WHO gives Ramaphosa a Covid-19 pat on the back
• Government did all the right things, says body’s Africa regional director, Matshidiso Moeti
As President Cyril Ramaphosa prepares to ease most of the restrictions that devastated the economy, government handling of the Covid-19 outbreak has won the backing of the top World Health Organization (WHO) representative in Africa.
SA “responded quickly with the types of interventions that we have seen in other countries and that the WHO has recommended”, Matshidiso Moeti, WHO regional director for Africa, said in an online briefing during a visit to Johannesburg on Thursday.
“They did all the right things.” After initially gaining widespread support, SA’s response was soon mired in controversy over the economic costs and criticism of inconsistent lockdown regulations.
SA is set for its biggest economic contraction in 90 years, while a ban on liquor sales prompted companies such as the world’s biggest brewers AB InBev to shelve investment plans, and threatened the wine farms that are the mainstay of the Western Cape’s tourism sector. The WHO now has a team of experts in SA to support the government in its efforts to deal with the Covid-19 outbreak.
More than half the just 1-million plus infections recorded since the first case in the continent six months ago have been in SA.
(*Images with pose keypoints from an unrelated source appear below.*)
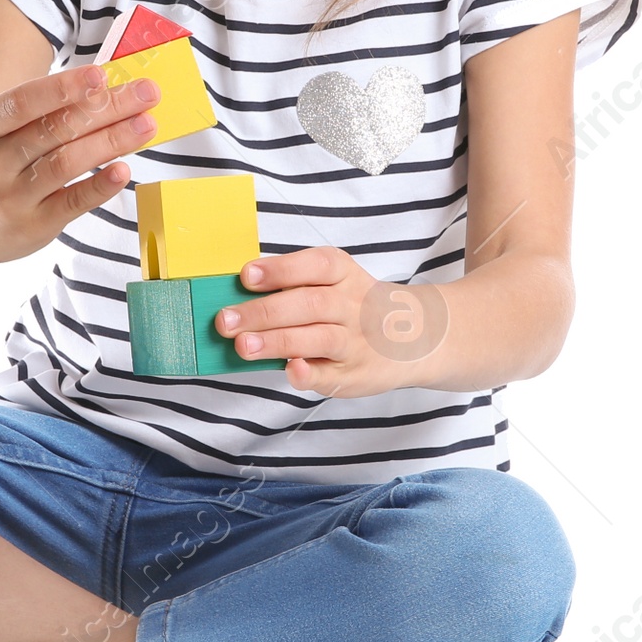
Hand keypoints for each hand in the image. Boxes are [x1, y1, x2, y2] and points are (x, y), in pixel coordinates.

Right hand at [0, 63, 158, 271]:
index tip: (102, 74)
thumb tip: (100, 85)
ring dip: (112, 141)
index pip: (23, 102)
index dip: (63, 88)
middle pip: (56, 129)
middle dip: (107, 107)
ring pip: (67, 163)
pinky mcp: (32, 228)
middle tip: (147, 93)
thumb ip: (34, 113)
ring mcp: (11, 198)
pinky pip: (72, 203)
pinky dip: (100, 186)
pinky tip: (124, 170)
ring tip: (147, 125)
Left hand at [212, 246, 448, 397]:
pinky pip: (330, 375)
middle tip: (226, 320)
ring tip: (242, 345)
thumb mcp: (336, 280)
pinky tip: (290, 370)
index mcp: (343, 274)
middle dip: (264, 312)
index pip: (315, 266)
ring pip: (317, 338)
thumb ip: (294, 283)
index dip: (280, 270)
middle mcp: (352, 305)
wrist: (416, 336)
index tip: (246, 276)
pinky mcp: (353, 374)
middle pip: (309, 304)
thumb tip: (238, 293)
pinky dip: (309, 374)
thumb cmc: (354, 304)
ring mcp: (354, 341)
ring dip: (277, 342)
The country’s official death toll climbed past 11,000, though recent trends point to it having reached a peak. Moeti said the biggest worry was that, after the initial phase in which the disease came mostly from international travel, the biggest worry was that SA would get an uncontrollable surge once it reached the poorer, densely populated areas where it was difficult for people practise social distancing or to stay at home. “Our view is that they did the right thing,” Moeti said. “The situation was extremely difficult because of the context.”
While there could “be a difference of opinion” about the necessity of the country’s prohibitions of trading in liquor and tobacco products, evidence elsewhere provided some support for the steps taken. While the ban on liquor sales in particular has devastated a R140bn industry, the government argued it was necessary to reduce the effect of alcoholrelated trauma and ease pressure on hospital beds.
“We have seen that there is some evidence to support some of what they’ve done,” Moeti said, citing “emerging evidence” that smokers suffered from more complicated forms of Covid-19 infection and were more severely ill.
Countries that had opened up bars, for example, started “to see an uptick in cases as a result of some of the behaviours in terms of not taking into account the social distancing that’s needed”.
With infection rates easing, the continent needed to regain its focus on other challenges such as Ebola and Malaria outbreaks and adolescent pregnancies linked to school closures.
“We need to sustain this momentum on Covid-19 even as movement and gathering restrictions are eased.” Africa had to “continue expanding health capacities beyond capital cities into the hinterland of countries while continuing to adjust to this new normal and mitigating the socioeconomic impact of the crisis”.